**What is expected:**
Would you please transcribe, exactly as written, the lines of the entries below starting at the one that holds "3.603 | 11 |" and ending at the one that holds "3.948 | 4 |", both included?
Segment Open
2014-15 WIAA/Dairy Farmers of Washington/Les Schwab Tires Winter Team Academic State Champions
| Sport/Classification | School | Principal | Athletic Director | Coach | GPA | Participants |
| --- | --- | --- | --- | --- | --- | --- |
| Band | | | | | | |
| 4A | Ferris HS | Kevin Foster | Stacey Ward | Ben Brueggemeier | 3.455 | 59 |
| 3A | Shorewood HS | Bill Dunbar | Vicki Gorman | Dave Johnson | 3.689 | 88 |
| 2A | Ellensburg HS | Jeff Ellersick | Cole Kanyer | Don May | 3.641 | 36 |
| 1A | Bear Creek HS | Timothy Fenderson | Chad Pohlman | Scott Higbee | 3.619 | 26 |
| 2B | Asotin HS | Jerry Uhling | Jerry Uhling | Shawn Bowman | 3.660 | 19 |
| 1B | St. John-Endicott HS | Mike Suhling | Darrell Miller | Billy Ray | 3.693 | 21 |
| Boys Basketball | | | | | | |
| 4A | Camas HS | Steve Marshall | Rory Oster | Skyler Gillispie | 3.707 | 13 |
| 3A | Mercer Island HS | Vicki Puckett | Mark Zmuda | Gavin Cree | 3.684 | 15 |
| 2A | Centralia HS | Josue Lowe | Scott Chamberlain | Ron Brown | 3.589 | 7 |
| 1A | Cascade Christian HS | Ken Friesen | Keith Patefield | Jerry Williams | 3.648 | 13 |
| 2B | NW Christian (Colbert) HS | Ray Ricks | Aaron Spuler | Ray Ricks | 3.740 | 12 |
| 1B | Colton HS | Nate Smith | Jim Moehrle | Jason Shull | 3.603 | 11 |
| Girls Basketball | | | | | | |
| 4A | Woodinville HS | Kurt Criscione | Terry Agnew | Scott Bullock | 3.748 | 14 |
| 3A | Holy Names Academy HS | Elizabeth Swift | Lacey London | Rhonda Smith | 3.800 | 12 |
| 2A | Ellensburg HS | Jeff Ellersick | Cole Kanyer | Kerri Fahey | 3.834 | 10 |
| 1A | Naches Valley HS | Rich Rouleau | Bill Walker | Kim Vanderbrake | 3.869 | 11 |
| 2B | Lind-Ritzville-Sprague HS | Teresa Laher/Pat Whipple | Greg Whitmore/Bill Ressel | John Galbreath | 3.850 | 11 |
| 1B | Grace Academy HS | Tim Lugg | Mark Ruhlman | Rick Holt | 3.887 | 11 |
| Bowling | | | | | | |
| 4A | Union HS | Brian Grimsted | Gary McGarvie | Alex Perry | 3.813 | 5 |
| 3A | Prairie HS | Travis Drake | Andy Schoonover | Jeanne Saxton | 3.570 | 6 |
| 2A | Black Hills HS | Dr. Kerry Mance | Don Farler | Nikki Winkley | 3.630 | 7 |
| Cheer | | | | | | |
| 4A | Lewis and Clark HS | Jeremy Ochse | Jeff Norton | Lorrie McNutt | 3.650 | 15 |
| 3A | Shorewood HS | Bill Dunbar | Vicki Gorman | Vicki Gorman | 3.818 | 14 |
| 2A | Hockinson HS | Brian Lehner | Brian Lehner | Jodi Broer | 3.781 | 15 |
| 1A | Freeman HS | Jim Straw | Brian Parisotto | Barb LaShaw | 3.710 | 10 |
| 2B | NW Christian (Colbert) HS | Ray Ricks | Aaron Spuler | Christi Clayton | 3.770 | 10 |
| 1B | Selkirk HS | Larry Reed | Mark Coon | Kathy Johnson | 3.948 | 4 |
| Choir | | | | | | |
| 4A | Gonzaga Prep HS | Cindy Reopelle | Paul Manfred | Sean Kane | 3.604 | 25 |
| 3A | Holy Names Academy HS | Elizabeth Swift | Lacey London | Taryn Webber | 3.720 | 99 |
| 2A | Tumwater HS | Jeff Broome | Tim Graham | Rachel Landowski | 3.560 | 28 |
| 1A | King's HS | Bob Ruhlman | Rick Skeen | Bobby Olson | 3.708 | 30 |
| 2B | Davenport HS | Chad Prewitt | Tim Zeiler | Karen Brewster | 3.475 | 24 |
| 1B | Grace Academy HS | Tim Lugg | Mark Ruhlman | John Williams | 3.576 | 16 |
Segment Closed
**Written solution:**
| 1B | Colton HS | Nate Smith | Jim Moehrle | Jason Shull | 3.603 | 11 |
| Girls Basketball | | | | | | |
| 4A | Woodinville HS | Kurt Criscione | Terry Agnew | Scott Bullock | 3.748 | 14 |
| 3A | Holy Names Academy HS | Elizabeth Swift | Lacey London | Rhonda Smith | 3.800 | 12 |
| 2A | Ellensburg HS | Jeff Ellersick | Cole Kanyer | Kerri Fahey | 3.834 | 10 |
| 1A | Naches Valley HS | Rich Rouleau | Bill Walker | Kim Vanderbrake | 3.869 | 11 |
| 2B | Lind-Ritzville-Sprague HS | Teresa Laher/Pat Whipple | Greg Whitmore/Bill Ressel | John Galbreath | 3.850 | 11 |
| 1B | Grace Academy HS | Tim Lugg | Mark Ruhlman | Rick Holt | 3.887 | 11 |
| Bowling | | | | | | |
| 4A | Union HS | Brian Grimsted | Gary McGarvie | Alex Perry | 3.813 | 5 |
| 3A | Prairie HS | Travis Drake | Andy Schoonover | Jeanne Saxton | 3.570 | 6 |
| 2A | Black Hills HS | Dr. Kerry Mance | Don Farler | Nikki Winkley | 3.630 | 7 |
| Cheer | | | | | | |
| 4A | Lewis and Clark HS | Jeremy Ochse | Jeff Norton | Lorrie McNutt | 3.650 | 15 |
| 3A | Shorewood HS | Bill Dunbar | Vicki Gorman | Vicki Gorman | 3.818 | 14 |
| 2A | Hockinson HS | Brian Lehner | Brian Lehner | Jodi Broer | 3.781 | 15 |
| 1A | Freeman HS | Jim Straw | Brian Parisotto | Barb LaShaw | 3.710 | 10 |
| 2B | NW Christian (Colbert) HS | Ray Ricks | Aaron Spuler | Christi Clayton | 3.770 | 10 |
| 1B | Selkirk HS | Larry Reed | Mark Coon | Kathy Johnson | 3.948 | 4 |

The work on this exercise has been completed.